Qu’est-ce que l’opposition propose comme alternative à ce qui est en train d’être fait ? Qu’est-ce que qu’elle propose pendant que le budget passe à 3050 milliards, pendant que la part allouée à l’investissement dépasse les mille milliards, pendant qu’on met en place un programme énergétique qui va doubler la capacité énergétique du Sénégal en termes de production, avec un mix énergétique qui fait de nous des leaders en matière environnementale ? Qu’est-ce qu’elle propose pendant qu’on est en train de doubler la production de riz et d’arachide au Sénégal, pendant que nous sommes en train de multiplier par 200, je le confirme, les infrastructures routières au Sénégal ? D’ici à 2019, nous allons doubler le nombre de villages électrifiés au Sénégal sans compter les forages, les châteaux d’eau.

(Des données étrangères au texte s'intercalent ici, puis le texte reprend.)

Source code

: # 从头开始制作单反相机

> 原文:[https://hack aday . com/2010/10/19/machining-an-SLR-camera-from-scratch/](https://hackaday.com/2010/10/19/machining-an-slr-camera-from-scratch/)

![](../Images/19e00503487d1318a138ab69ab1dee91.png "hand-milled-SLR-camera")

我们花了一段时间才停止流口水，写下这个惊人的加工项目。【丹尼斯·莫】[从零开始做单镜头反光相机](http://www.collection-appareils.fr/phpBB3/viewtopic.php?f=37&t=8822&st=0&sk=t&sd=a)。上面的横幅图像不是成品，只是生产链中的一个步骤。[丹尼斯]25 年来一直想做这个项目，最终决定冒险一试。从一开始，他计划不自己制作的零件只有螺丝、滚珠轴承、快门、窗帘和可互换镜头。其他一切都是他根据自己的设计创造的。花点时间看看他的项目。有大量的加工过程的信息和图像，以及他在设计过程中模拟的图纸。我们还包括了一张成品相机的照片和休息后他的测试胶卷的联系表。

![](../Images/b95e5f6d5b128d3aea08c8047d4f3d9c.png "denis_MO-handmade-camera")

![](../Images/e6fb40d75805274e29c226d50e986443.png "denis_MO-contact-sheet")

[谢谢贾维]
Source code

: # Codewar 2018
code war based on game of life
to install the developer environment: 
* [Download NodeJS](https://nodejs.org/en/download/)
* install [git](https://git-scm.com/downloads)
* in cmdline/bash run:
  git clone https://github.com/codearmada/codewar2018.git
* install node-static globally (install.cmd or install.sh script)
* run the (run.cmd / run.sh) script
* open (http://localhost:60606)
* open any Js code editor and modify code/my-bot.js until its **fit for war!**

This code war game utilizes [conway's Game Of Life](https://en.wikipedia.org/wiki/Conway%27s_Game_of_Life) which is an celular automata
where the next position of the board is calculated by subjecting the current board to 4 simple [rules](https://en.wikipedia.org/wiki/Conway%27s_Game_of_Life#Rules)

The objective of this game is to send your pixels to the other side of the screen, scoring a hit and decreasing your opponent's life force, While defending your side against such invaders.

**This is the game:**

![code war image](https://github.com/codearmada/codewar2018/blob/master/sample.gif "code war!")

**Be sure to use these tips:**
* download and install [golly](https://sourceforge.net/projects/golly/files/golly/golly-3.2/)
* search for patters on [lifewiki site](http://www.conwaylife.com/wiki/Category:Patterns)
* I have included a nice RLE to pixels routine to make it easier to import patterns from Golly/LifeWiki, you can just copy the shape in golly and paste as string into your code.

Aujourd’hui, le rêve, c’est de transformer le Sénégal en circuit autoroutier pour créer les conditions d’un développement soutenu et durable. Pendant ce temps, on nous tympanise avec Frank Timis, Frank gudi, Frank bëcëg, Frank fajar. Cela n’a pas de sens. Ce n’est pas cela le vrai débat.
Ceux qui disent que le pays ne change pas, je leur demande de prendre l’autoroute jusqu’à Sindia, de regarder à leur gauche, à leur droite. Ils verront ce qui est fait en quatre ans. Ils verront des cités entières s’élever vers le ciel. On n’a même pas besoin de discourir. Qu’ils y aillent, ils verront. Evidemment, quand on passe son temps dans les suites royales parisiennes et les hôtels, on ne peut pas s’apercevoir que le visage de ce pays est en train de changer. Dire que ce pays n’avance pas, c’est faire preuve de mauvaise foi.